The Northern Territory and JEDDA

Posted by scarlsson at 10:00, September 14 2012.

The settings for JEDDA were eclectically-chosen from many beautiful parts of the Northern Territory, from The Centre to Mataranka, the Roper River, Beswick, Kakadu and Marrakai. Two key locations were Katherine Gorge and Ormiston Gorge, both extremely difficult to reach in the fifties, long before organised tourism. The homestead used for exterior shots was Coolibah Station, near Victoria River, with interiors replicated at Avondale Studios, Sydney. Crocodile scenes in Jedda were filmed on the Roper River near Mataranka. Rosalie Kunoth from Alice Springs (Ngarla Kunoth on screen) played Jedda and Bobbie Wilson from Darwin (Robert Tudawali) was cast as the charismatic Marbuk. Sydneysider, Paul Clarke (Paul Reynell on screen) played the part-Aboriginal head stockman, Joe.
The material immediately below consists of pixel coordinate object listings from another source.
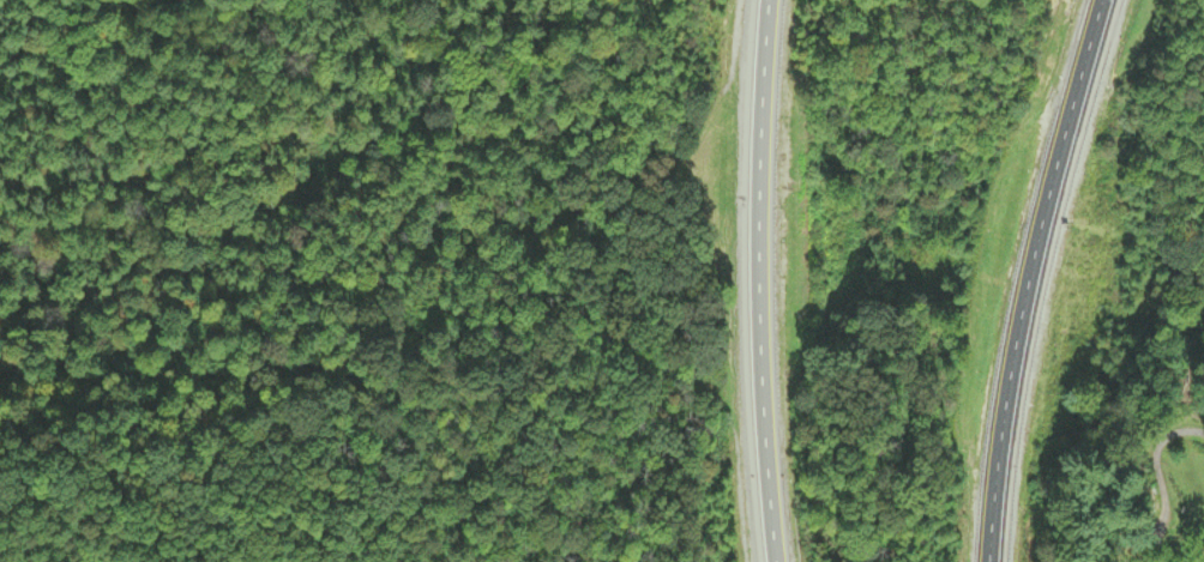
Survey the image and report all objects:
road: (1028, 277)
road: (758, 281)
road: (1165, 449)

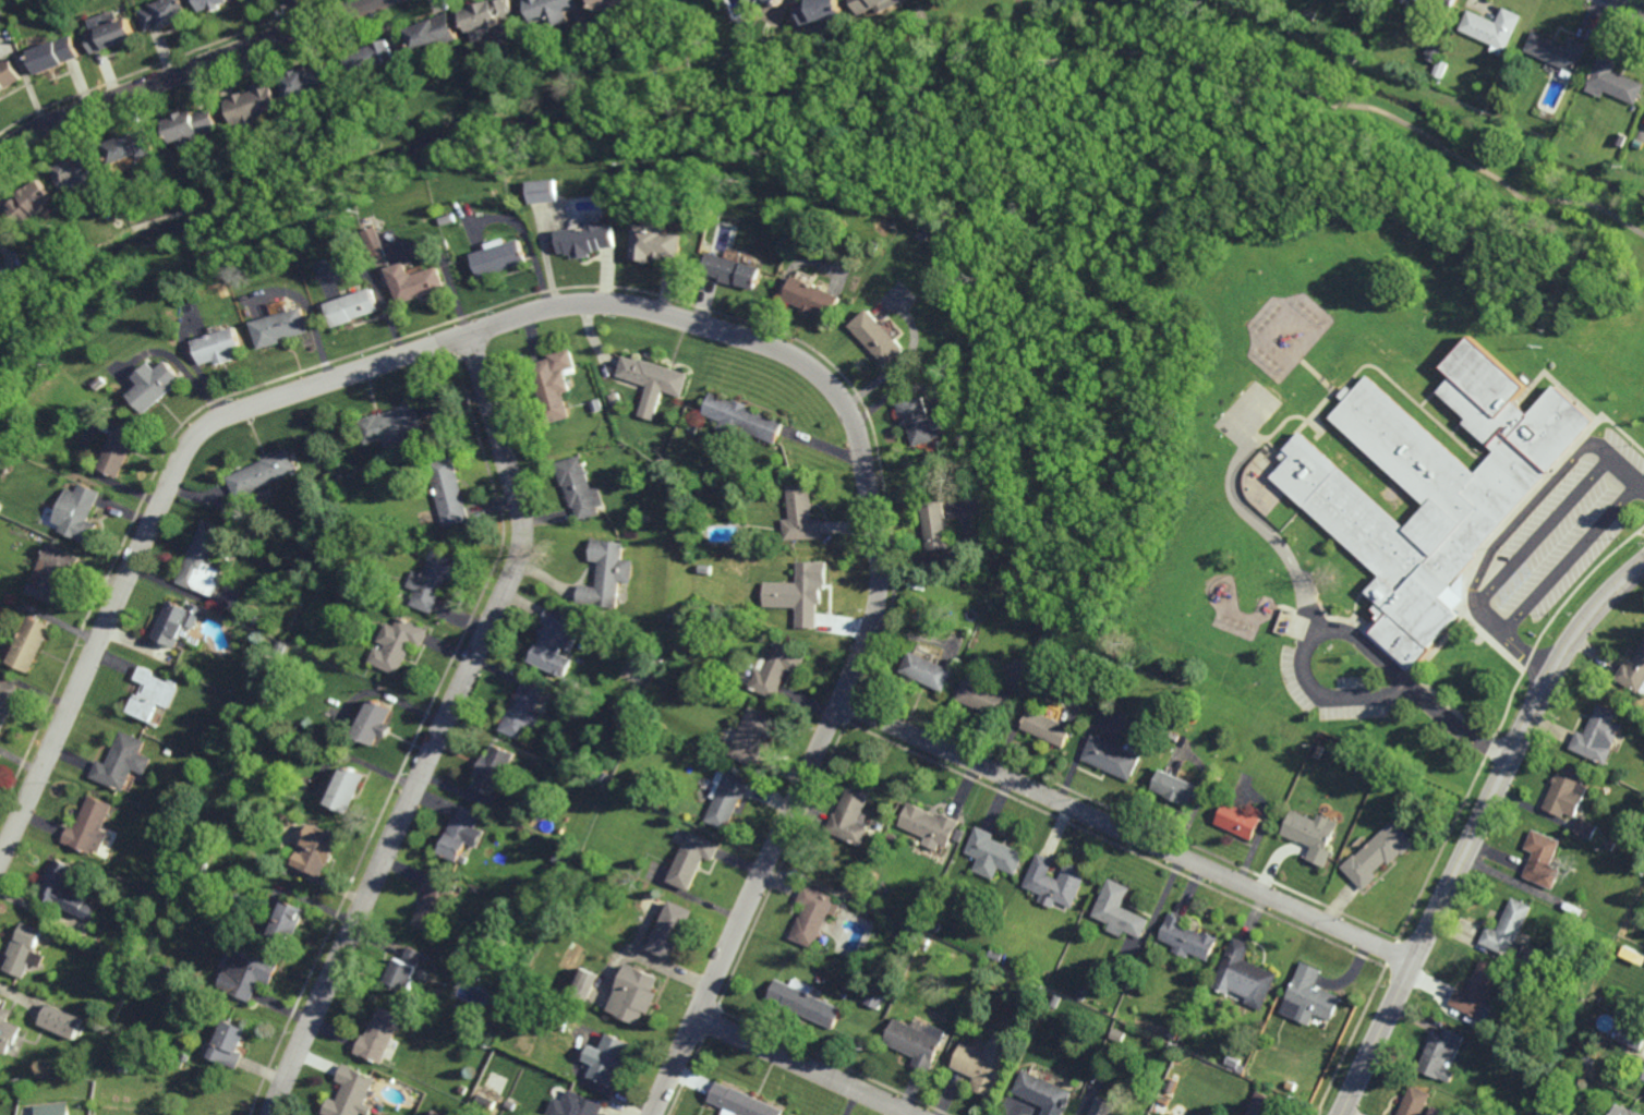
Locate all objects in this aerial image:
building: (762, 1)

katherine-gorge-front-pageThe Territorian identity, Bill Harney, acted as guide and interpreter for the Chauvels and their crew, and indigenous people who appeared in the film came from local communities, plus some tribal men from Arnhem Land. Making the film was a constant battle with heat, dust, crocodiles and isolation.

Excerpt from biography:

“The Jedda story was born around a campfire, by a waterhole called Kundulla. We had bivouacked near the Mainoru River on the southern edge of Arnhem Land, where the receding flood rains of the ‘wet’ leave numerous waterholes – lovely, secuded places adorned by red waterlilies and noisy with bird life. Around our campfire at night, by the light of kerosene lanterns, Charles and Elsa began to meld some of the stories they had gathered into the skeleton of a script. It was 1950, and we had spent the dry season trekking through Western Queensland, the Northern Territory and the eastern part of the Kimberley, on an adventurous five-month search for key locations, testing colour film and listening to peoples’ stories. There were plenty of good Territorian yarns, but every now and then a ‘real’ story, telling of the drama and stark reality of lives in isolated, lonely places.”